Thursday, March 04, 2010

Speech Recognition: Men harder to understand than women

Researchers at Stanford University (USA) and the University of Edinburgh (UK) have tested various automatic speech recognition (ASR) systems and found that in general they have a more difficult time recognizing speech from males than females.  One of the causes mentioned by the researchers was that the men tended to use fillers such as "emm" more often.

I should point out that the tests were conducted using recordings of telephone calls.  This is important because the type of "channel" the audio is being carried over makes a significant difference to a computer-based speech recognition system.

The work was sponsored by the US Office of Naval Research.

For a quick overview of the research, you can read the BBC (center-left news media, UK) article here.



Allison said...

I know the article mentioned how pitch could affect the ability to recognize speech, but couldn't that also be why the computer has a hard time between phrases like "I see him" vs. "I see them?" People tend to trail off at the end of sentences and for men, that would lower pitch as well.
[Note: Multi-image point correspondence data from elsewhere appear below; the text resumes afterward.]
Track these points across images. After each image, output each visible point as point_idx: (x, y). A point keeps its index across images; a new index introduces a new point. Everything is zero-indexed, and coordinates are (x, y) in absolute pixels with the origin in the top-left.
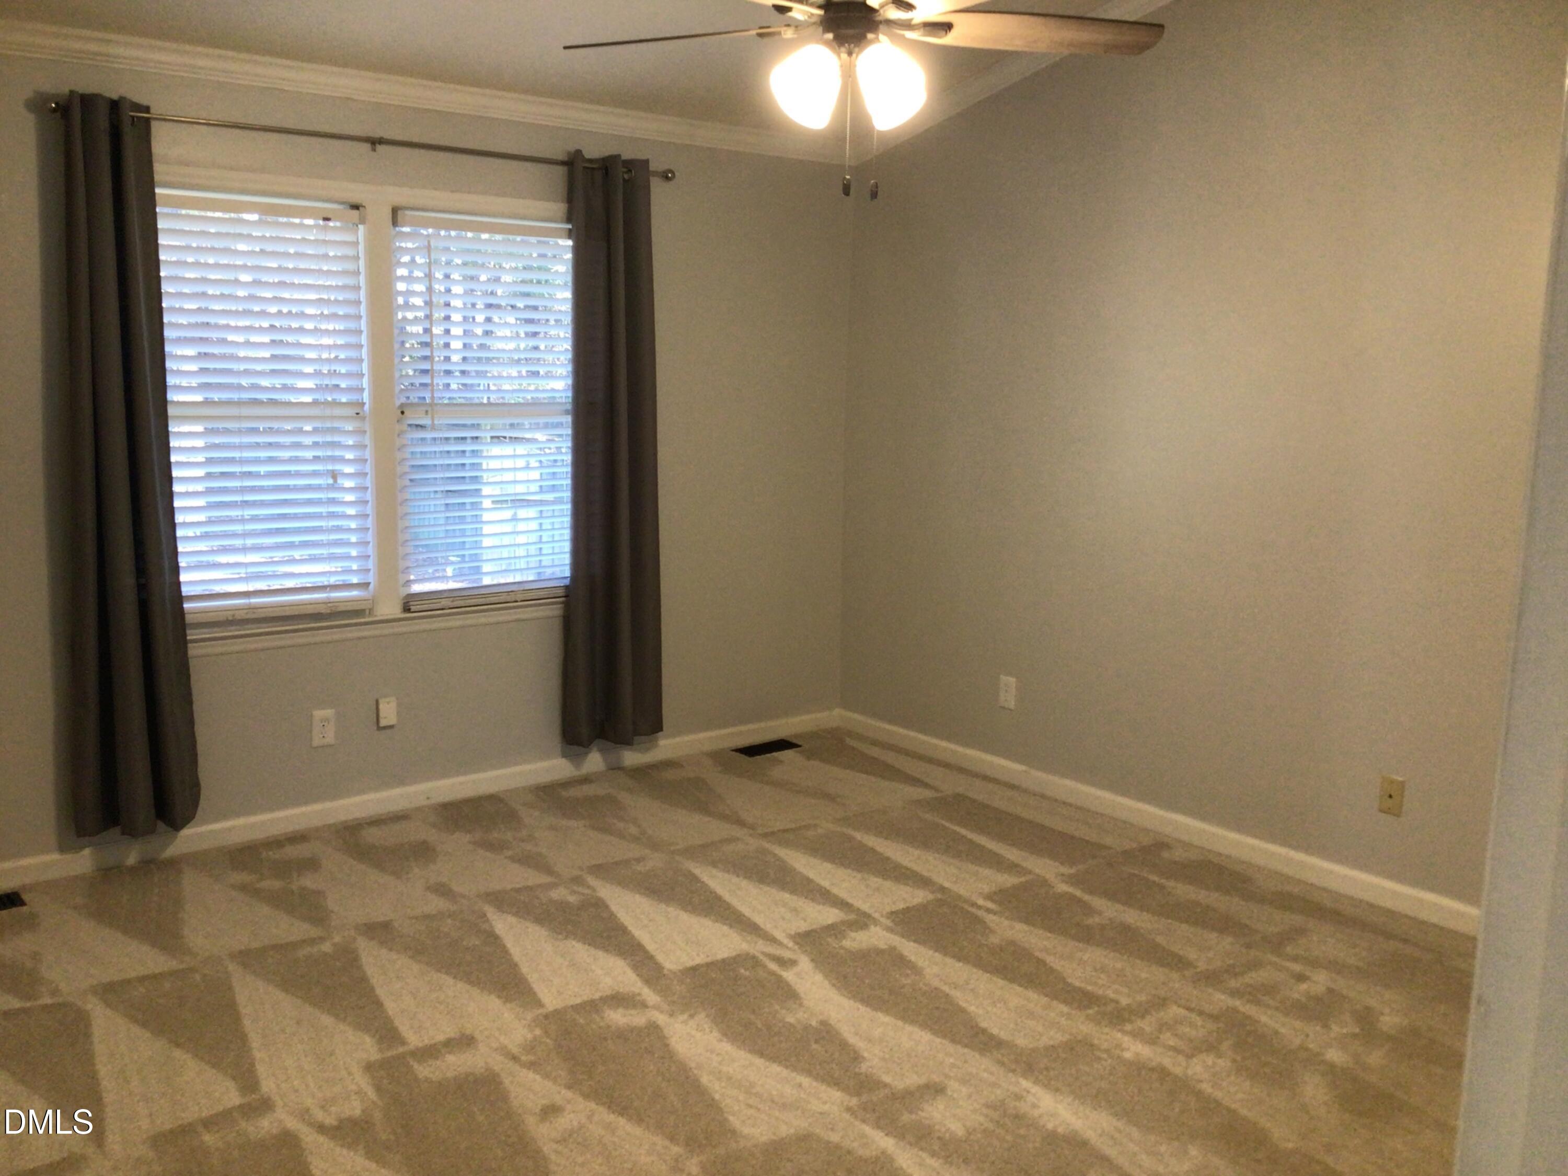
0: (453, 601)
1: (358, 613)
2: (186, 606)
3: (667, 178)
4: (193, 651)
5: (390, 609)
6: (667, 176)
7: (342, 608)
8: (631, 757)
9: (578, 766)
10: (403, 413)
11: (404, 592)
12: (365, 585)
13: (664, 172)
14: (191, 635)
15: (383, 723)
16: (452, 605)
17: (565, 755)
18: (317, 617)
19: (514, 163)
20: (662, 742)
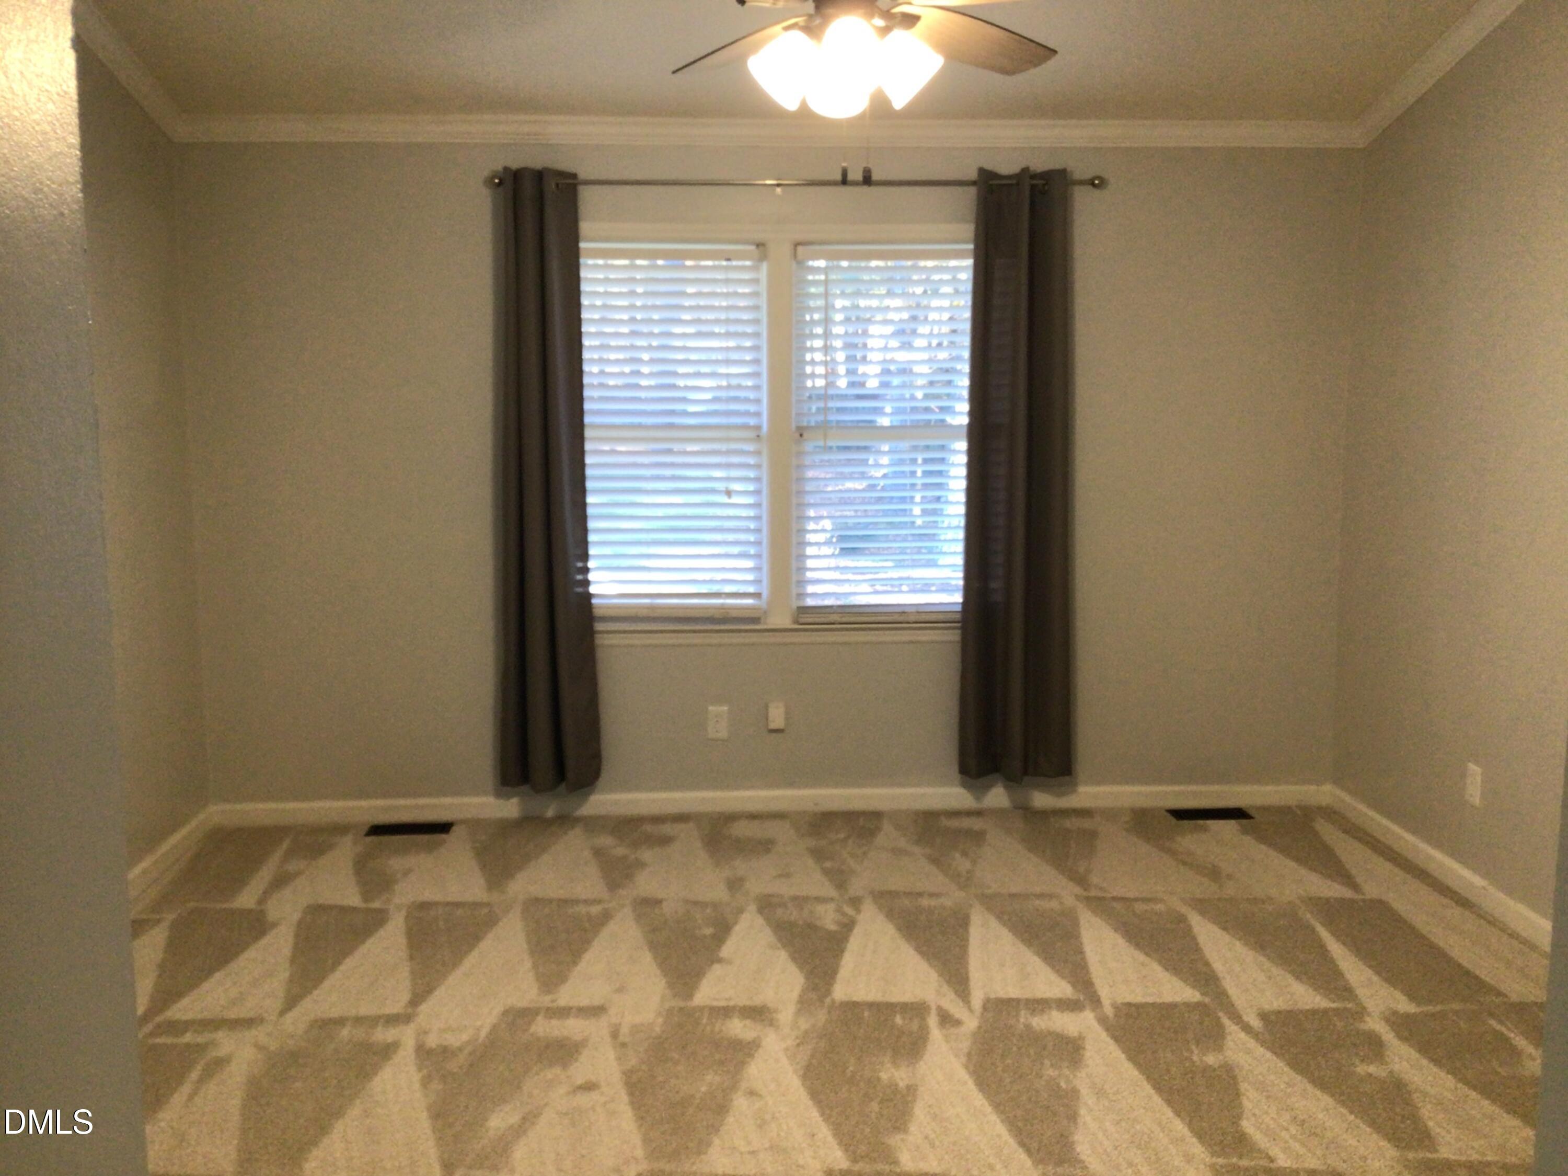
0: (842, 617)
1: (755, 620)
2: (594, 601)
3: (1093, 185)
4: (600, 640)
5: (781, 620)
6: (1096, 183)
7: (734, 614)
8: (1041, 800)
9: (978, 799)
10: (801, 435)
11: (795, 604)
12: (757, 595)
13: (1090, 180)
14: (599, 626)
15: (772, 726)
16: (844, 620)
17: (964, 785)
18: (712, 620)
19: (918, 189)
20: (1082, 789)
Would the computer have difficulty recognizing the difference between "him" and "them" if they were in the middle of a sentence?

Keith said...

Hi, Allison!
Yes, I believe that you are correct.

In addition to the pitch change you pointed out, the "falling off" at the end of the word also implies a decrease in amplitude and (often) how clearly the ending sound is annunciated. Lowering the amplitude makes it less likely the microphone will catch the sound distinctly and the computer algorithm will detect and recognize it. Same goes for a mumbled ending.

The computer tracks pitch (and corresponding harmonic structure), speed, and variation over frequency (presumably what the article means by "tone") as large components in its recognition procedure. This applies to humans too, of course!

Good to hear from you again. I hope you are well.